Annual Women’s Conference 44 years in the making

Women who attend BYU Women’s Confrence are able to listen to speakers and participate in service projects that provide items to those in need around the world. (Savannah Hopkinson)

BYU Women’s Conference began as a small group of students but has grown over the years to become a broadcast event with almost 15,000 women in attendance.

The conference was originally an Associated Students of Brigham Young University Women’s Office event that was planned and attended by a small group of BYU students in 1975.

The then-university President Dallin H. Oaks and Church commissioner Jeffrey R. Holland realized the growing importance of discussing women’s issues in a forum setting and encouraged the expansion of the conference to all women of the Church three years after its conception.

Women’s Conference has since become a large two-day event. The event is held every year on BYU’s campus, typically the week after graduation.

Because the BYU campus is large enough to accommodate so many, registration is not limited and walk on registration is available in addition to online advanced registration, according to BYU Conferences and Workshops assistant program administrator Lorelie Sander.

University dorms in Helaman Halls, Heritage Halls and Wyview Park are used to house the sisters attending the conference.

Sander said the Women’s Conference committee and service subcommittee begin organizing and planning as early as August or September.

An official statement coined in 1986 by university President Jeffrey R. Holland guides the purpose of each Women’s Conference.

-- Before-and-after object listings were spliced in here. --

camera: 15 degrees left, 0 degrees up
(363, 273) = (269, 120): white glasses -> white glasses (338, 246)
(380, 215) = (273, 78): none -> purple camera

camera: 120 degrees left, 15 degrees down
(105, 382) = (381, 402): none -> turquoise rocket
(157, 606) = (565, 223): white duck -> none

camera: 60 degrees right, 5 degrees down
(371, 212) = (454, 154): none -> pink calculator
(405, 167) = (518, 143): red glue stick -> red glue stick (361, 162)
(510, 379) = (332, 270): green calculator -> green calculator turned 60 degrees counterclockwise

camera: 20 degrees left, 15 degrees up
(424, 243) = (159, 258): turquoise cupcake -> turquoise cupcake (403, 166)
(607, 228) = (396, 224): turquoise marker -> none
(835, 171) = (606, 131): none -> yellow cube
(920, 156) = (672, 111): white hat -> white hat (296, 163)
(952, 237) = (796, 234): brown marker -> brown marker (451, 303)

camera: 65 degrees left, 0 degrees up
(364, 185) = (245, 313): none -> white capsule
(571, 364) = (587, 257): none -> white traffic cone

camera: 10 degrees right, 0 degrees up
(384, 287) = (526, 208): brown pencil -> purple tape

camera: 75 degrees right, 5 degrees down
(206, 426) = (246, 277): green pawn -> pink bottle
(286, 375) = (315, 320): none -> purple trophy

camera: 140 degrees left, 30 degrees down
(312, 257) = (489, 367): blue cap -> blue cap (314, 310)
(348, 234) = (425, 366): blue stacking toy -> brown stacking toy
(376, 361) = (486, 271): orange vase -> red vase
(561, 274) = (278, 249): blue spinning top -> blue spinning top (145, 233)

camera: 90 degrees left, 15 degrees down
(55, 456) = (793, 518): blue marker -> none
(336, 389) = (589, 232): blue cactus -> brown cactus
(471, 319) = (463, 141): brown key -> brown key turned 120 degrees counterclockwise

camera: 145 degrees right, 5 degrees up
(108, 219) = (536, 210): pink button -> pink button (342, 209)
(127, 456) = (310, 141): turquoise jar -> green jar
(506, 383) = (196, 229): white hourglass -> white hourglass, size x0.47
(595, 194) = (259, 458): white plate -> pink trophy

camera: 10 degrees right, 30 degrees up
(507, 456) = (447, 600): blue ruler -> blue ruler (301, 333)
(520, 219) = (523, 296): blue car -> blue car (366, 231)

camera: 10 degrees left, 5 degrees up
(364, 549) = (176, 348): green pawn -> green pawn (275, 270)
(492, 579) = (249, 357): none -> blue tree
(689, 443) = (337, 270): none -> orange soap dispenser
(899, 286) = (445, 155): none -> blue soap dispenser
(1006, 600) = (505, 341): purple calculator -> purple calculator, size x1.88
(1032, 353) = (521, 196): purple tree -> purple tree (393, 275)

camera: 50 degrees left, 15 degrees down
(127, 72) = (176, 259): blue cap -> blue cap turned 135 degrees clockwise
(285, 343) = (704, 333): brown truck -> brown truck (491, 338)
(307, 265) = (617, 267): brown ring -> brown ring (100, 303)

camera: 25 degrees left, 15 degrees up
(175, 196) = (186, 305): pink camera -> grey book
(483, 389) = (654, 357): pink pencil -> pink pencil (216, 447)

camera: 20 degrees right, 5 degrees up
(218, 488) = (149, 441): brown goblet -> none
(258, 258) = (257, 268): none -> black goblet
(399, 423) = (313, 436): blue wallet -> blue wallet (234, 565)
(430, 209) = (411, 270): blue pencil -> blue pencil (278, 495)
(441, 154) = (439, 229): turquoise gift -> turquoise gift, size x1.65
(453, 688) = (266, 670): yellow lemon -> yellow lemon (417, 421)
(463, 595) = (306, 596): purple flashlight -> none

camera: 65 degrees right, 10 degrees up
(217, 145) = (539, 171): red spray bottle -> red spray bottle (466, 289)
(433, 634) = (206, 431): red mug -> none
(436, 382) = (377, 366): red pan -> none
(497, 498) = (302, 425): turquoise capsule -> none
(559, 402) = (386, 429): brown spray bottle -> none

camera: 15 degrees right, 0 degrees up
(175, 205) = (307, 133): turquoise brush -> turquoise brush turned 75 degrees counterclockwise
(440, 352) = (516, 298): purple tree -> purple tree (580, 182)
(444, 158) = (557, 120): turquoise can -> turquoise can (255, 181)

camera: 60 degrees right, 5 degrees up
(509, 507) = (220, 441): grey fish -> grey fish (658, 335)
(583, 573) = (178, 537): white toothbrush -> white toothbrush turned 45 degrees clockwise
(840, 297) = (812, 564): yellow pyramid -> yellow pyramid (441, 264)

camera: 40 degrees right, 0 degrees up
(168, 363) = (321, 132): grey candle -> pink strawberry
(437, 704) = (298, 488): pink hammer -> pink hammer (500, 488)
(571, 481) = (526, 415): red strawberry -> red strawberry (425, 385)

“To provide a rich experience for women — young and old, married and single, mothers and daughters — (in) a conference content full of intellectual stimulation, cultural enrichment and spiritual affirmation,” President Holland said. 

The committees use this to plan the conference theme and choose session topics, presenters, musical numbers and service projects that happen during the two-day event.

The event is advertised through various social media accounts, emails, printed materials and by word of mouth.

“The best advertising is done by sisters who have attended Women’s Conference before and who share their stories and invite their friends and family to come with them,” Sander said.

About 1,200 volunteers help run the event. According to Sander, these volunteers include committee and subcommittee members, building hosts, hospitality and service team project leaders and service team members.

This year’s conference featured Elder D. Todd Christofferson and his wife, Katherine, as concluding speakers. Members of the Relief Society, Young Women and Primary general presidencies and boards, along with others who bring a diversity of experiences, make up the more than 160 presenters and speakers at the conference, according to Sander.

Seventy sessions are held in the largest lecture rooms and venues in the Marriott Center, Harris Fine Arts Center, Wilkinson Student Center, Hinckley Center, Joseph Smith Building and BYU Conference Center. Sessions in the Conference Center are given in Spanish.

The opening and closing sessions take place with the Friday morning general session and closing session being livestreamed on in English, Spanish and Portuguese.

This year’s conference celebrated its 20th anniversary of service activities and hosted its first ever Sister to Sister event.

In honor of the anniversary, those attending the conference completed 20 projects producing a variety of items that benefitted the community including 225,000 meal kits and 22,000 backpacks filled with school supplies.

“Completed items will be donated to approximately 90 agencies throughout the state of Utah including schools, hospitals, homeless shelters, elderly care facilities, crisis nurseries, veterans associations and homes for the mentally ill,” Sanders said.

The Sister to Sister event was the opening session of the conference and was moderated by Sister Sheri L. Dew with a panel of the Relief Society, Young Women and Primary general presidents: Sister Jean B. Bingham, Sister Bonnie H. Cordon and Sister Joy D. Jones.

Sanders said the event was similar to the Face to Face events the Church hosts for the youth. The general presidents answered questions submitted online and by email from sisters around the world.